= Material for this task =
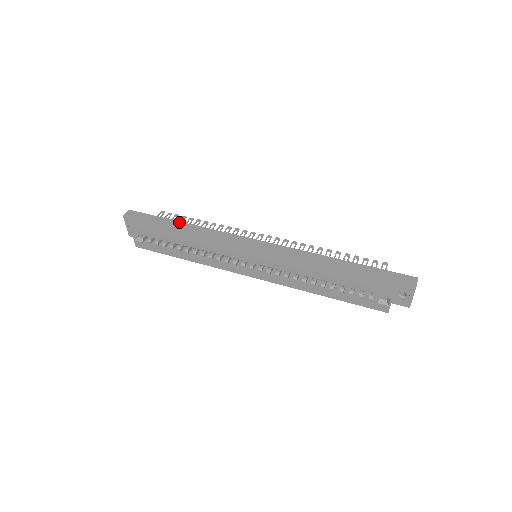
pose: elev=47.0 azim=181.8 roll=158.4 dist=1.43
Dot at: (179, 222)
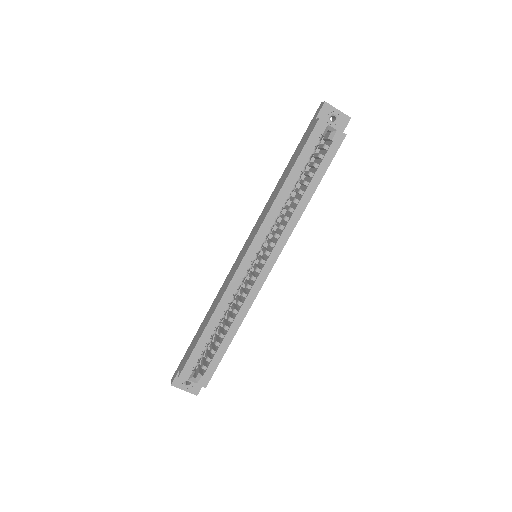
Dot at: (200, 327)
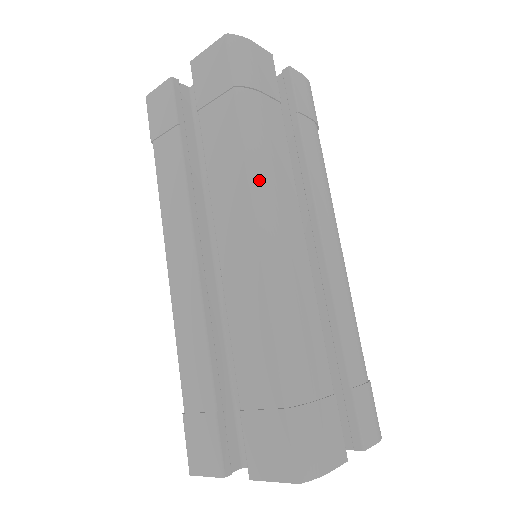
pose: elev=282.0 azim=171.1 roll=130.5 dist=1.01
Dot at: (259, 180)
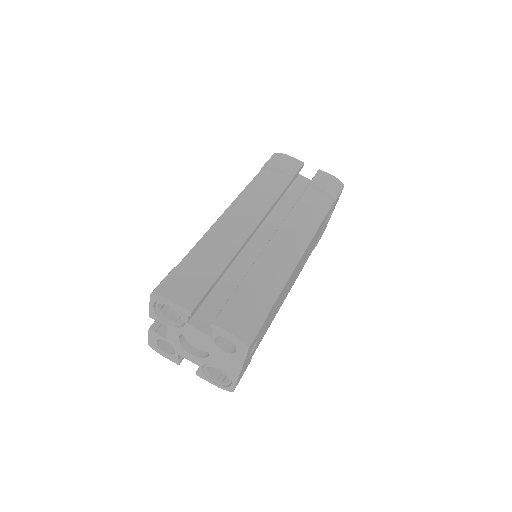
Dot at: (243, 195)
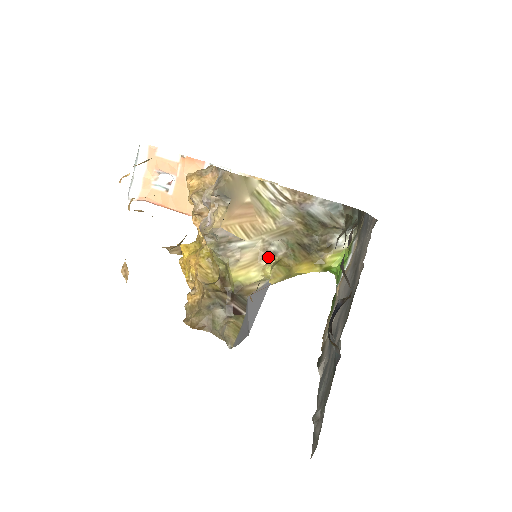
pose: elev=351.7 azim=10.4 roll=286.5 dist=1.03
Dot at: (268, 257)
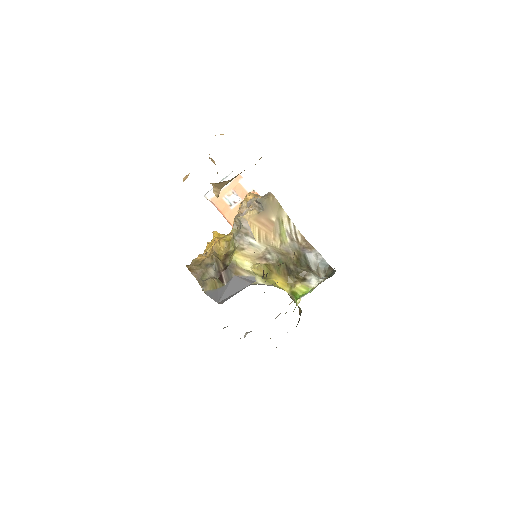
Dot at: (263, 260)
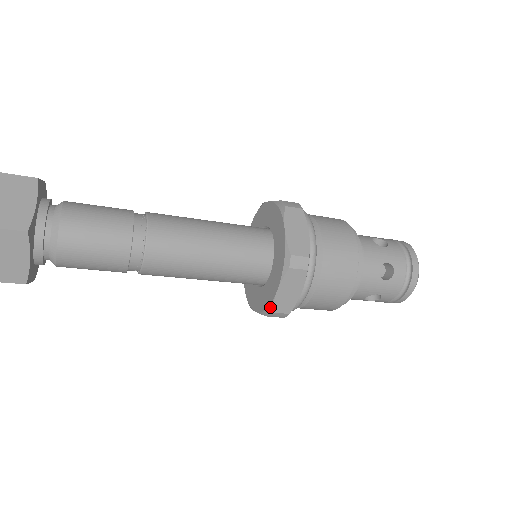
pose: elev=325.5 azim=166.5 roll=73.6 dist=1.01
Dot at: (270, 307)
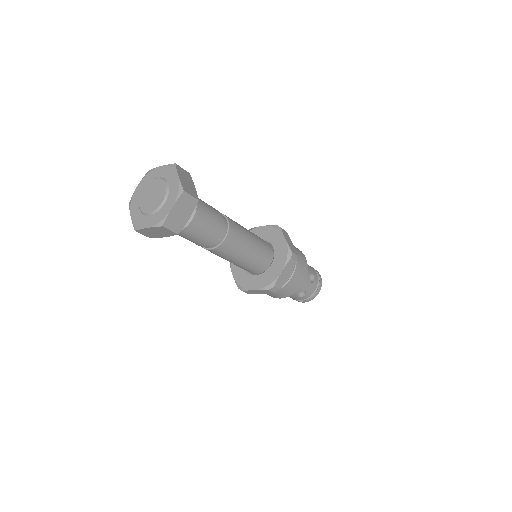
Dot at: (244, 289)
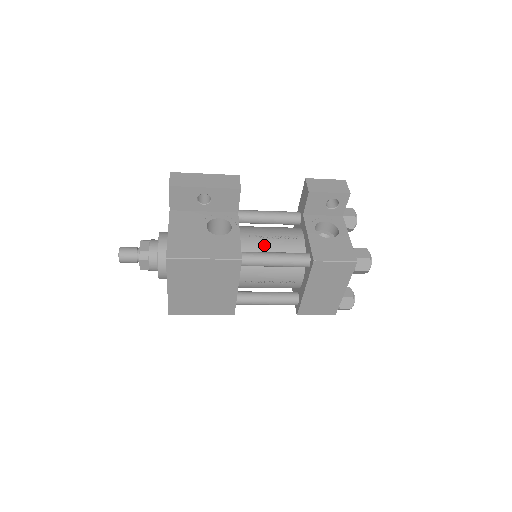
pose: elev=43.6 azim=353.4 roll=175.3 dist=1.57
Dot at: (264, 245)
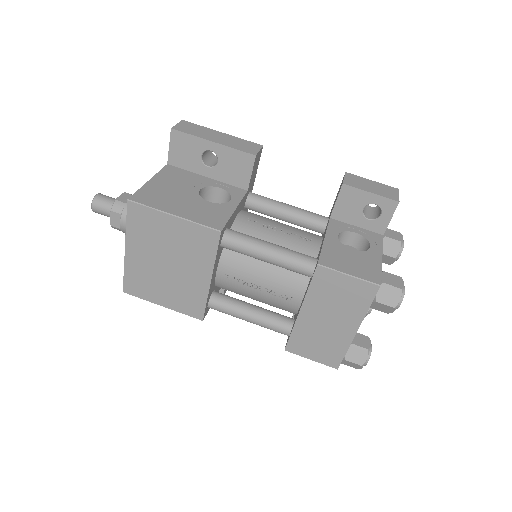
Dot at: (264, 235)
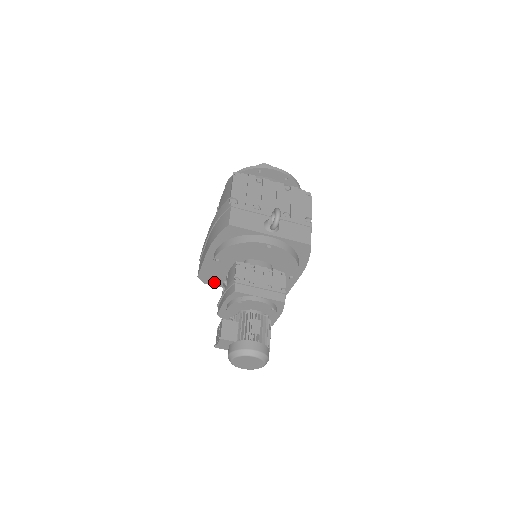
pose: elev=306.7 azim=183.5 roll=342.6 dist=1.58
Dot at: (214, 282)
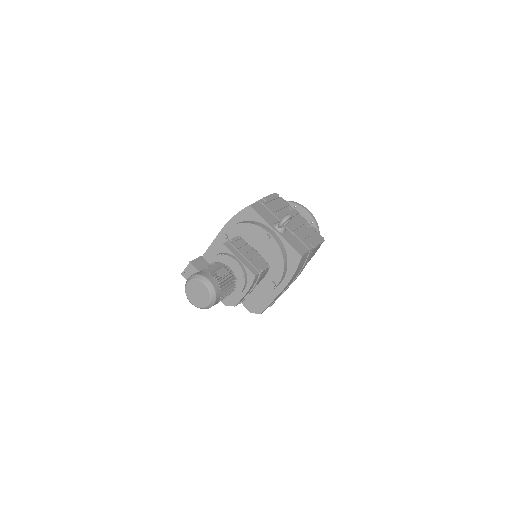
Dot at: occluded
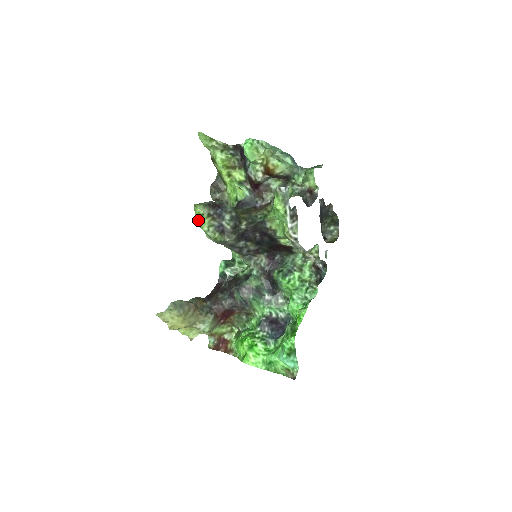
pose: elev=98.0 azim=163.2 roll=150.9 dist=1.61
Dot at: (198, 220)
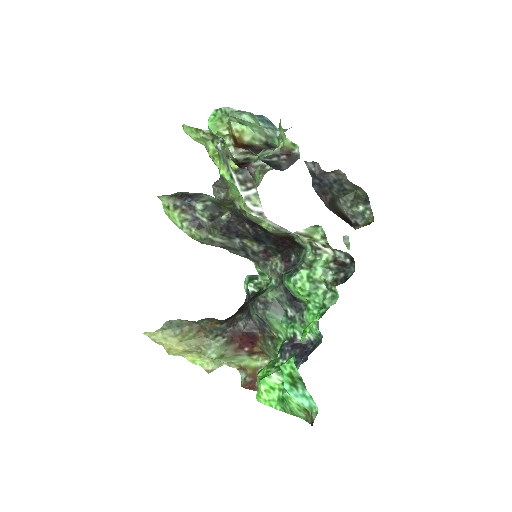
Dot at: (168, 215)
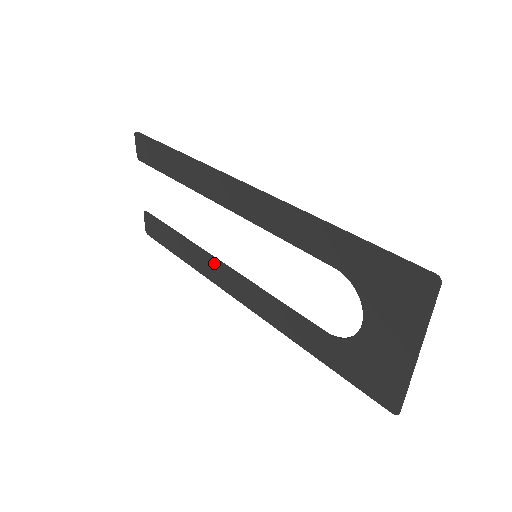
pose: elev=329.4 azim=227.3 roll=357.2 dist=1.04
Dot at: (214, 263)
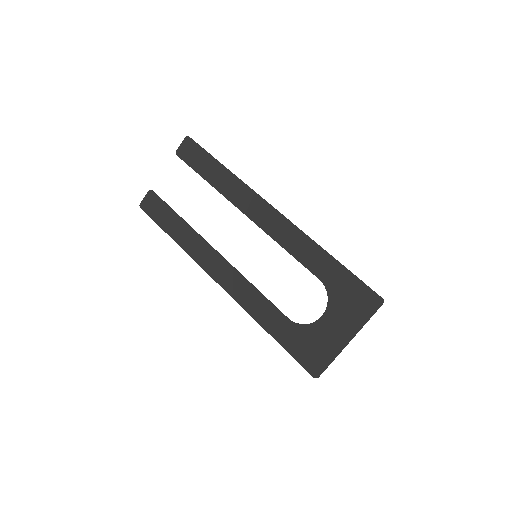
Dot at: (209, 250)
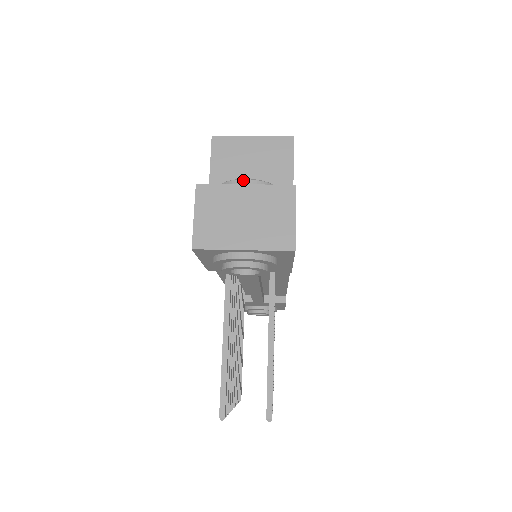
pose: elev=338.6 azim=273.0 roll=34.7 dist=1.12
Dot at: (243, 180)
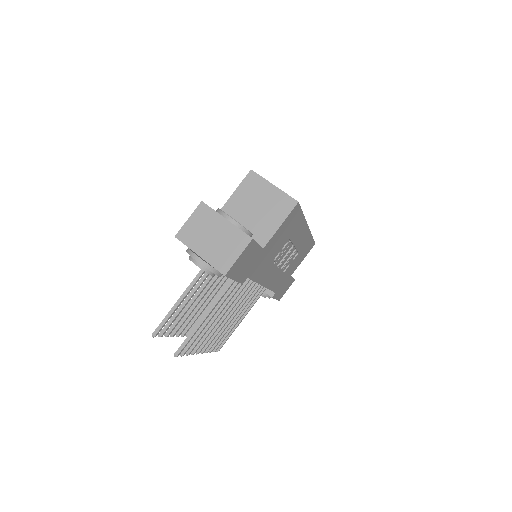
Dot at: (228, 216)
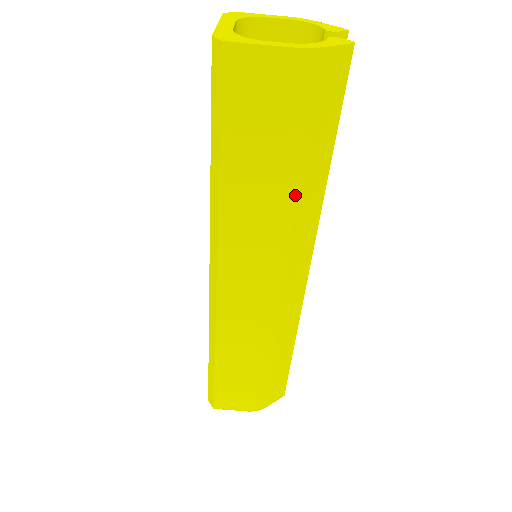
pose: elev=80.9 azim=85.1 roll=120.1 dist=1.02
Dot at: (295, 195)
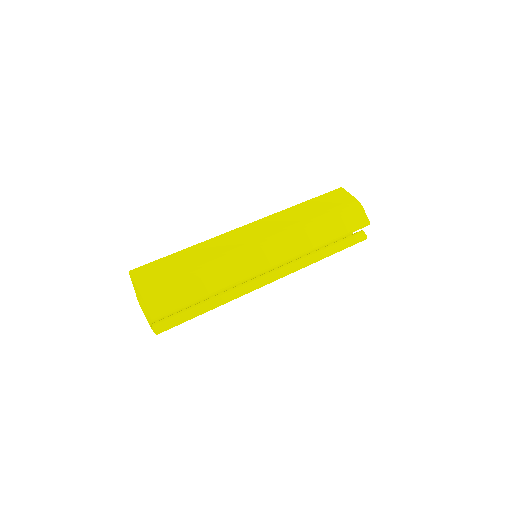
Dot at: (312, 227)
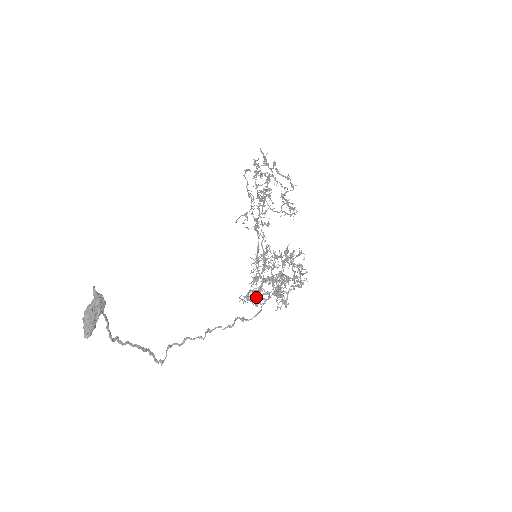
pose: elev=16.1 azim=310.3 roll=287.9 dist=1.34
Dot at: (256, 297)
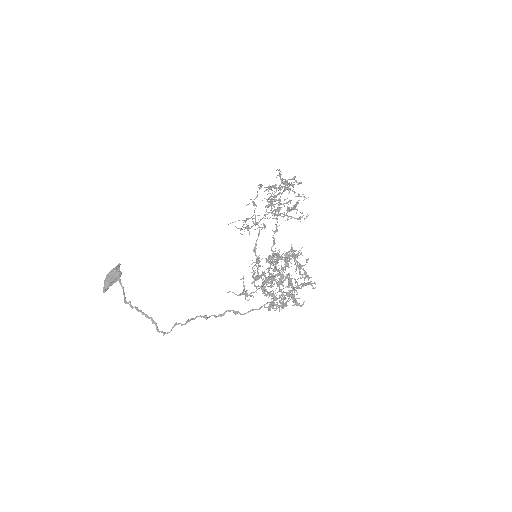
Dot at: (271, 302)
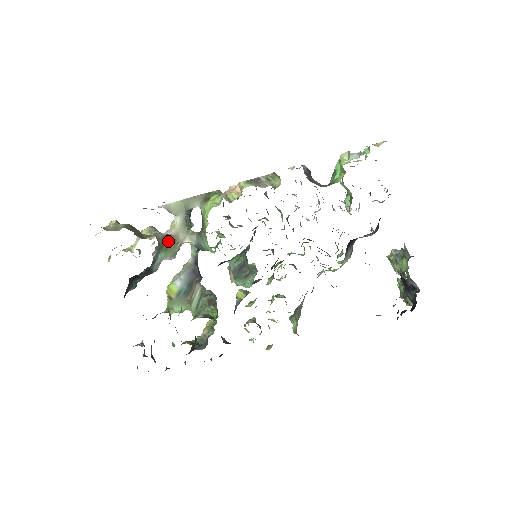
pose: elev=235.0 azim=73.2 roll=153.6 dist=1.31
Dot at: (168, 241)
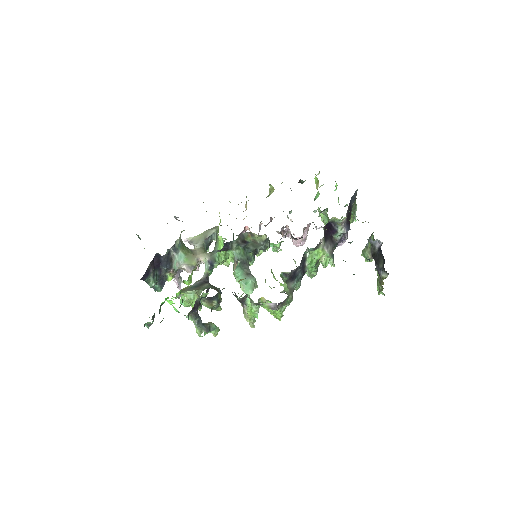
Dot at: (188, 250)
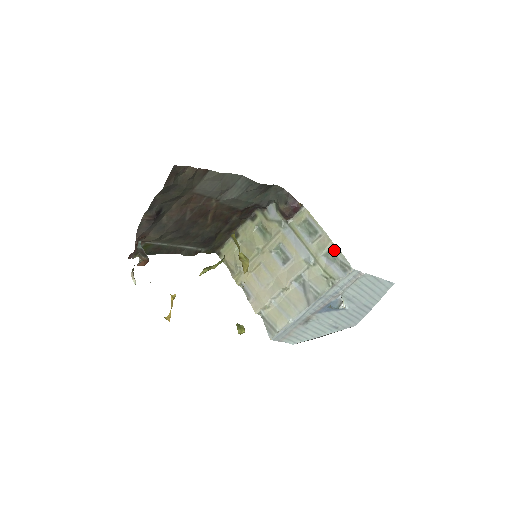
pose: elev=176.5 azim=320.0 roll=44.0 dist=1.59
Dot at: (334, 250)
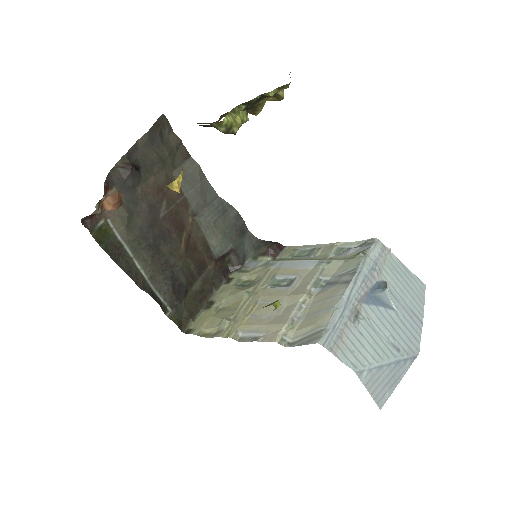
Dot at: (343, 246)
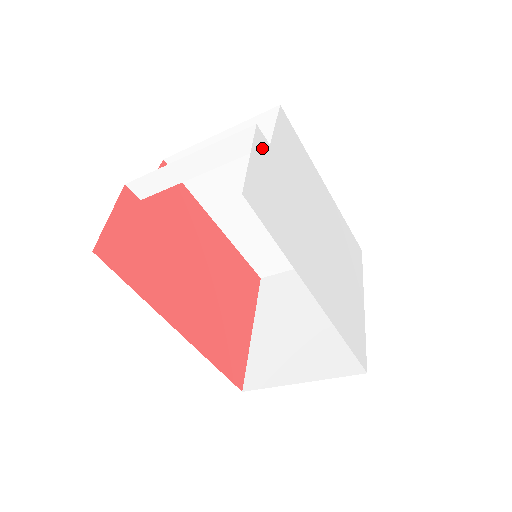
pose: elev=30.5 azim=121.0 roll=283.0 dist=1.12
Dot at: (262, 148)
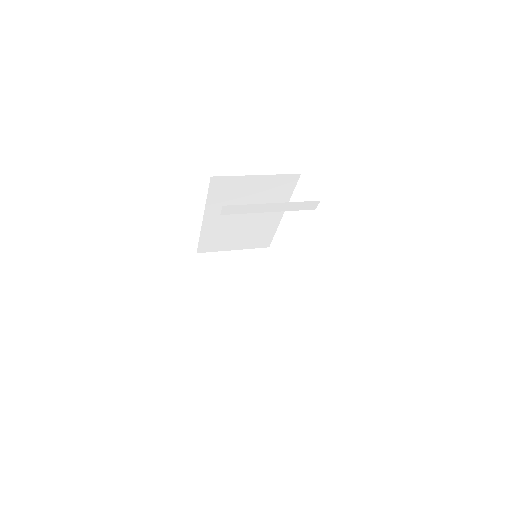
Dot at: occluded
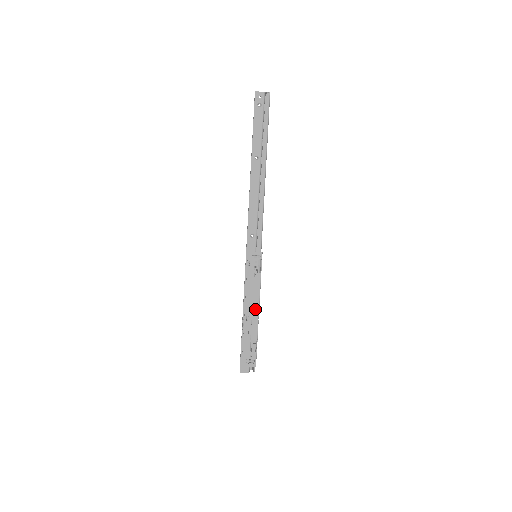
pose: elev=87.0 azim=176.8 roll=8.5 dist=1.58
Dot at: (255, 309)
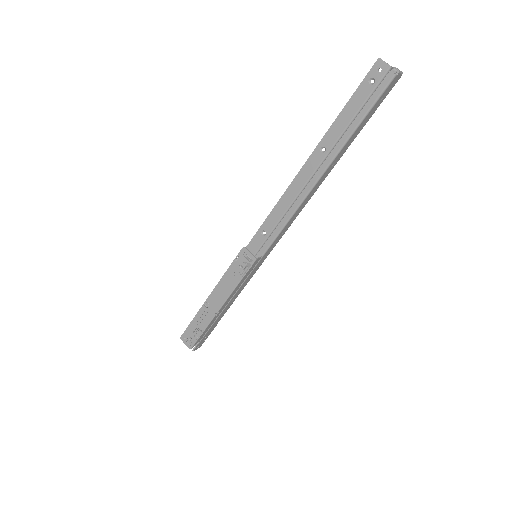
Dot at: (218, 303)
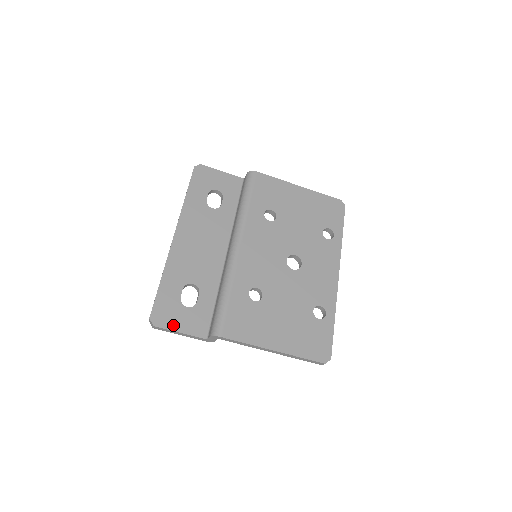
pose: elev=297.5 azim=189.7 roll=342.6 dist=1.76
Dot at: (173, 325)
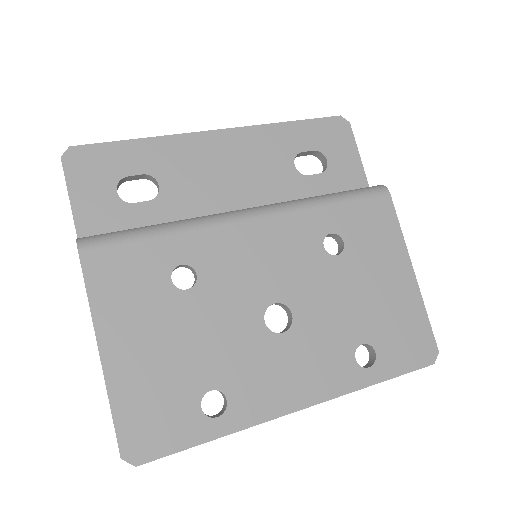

= Aim =
Reproduce every line from the start of the rows through the line containing "Dot at: (263, 260)", requests included, but rescale the dot coordinates in the answers by multiplying them by 1.05 and rounding to whole numbers, with halves rounded up. Leave out the pictures.

= Reply =
pose: elev=47.0 azim=181.8 roll=158.4 dist=1.43
Dot at: (179, 222)
Dot at: (210, 343)
pose: elev=282.0 azim=171.1 roll=130.5 dist=1.01
Dot at: (259, 180)
Dot at: (255, 205)
pose: elev=351.7 azim=10.4 roll=286.5 dist=1.03
Dot at: (268, 257)
Dot at: (276, 273)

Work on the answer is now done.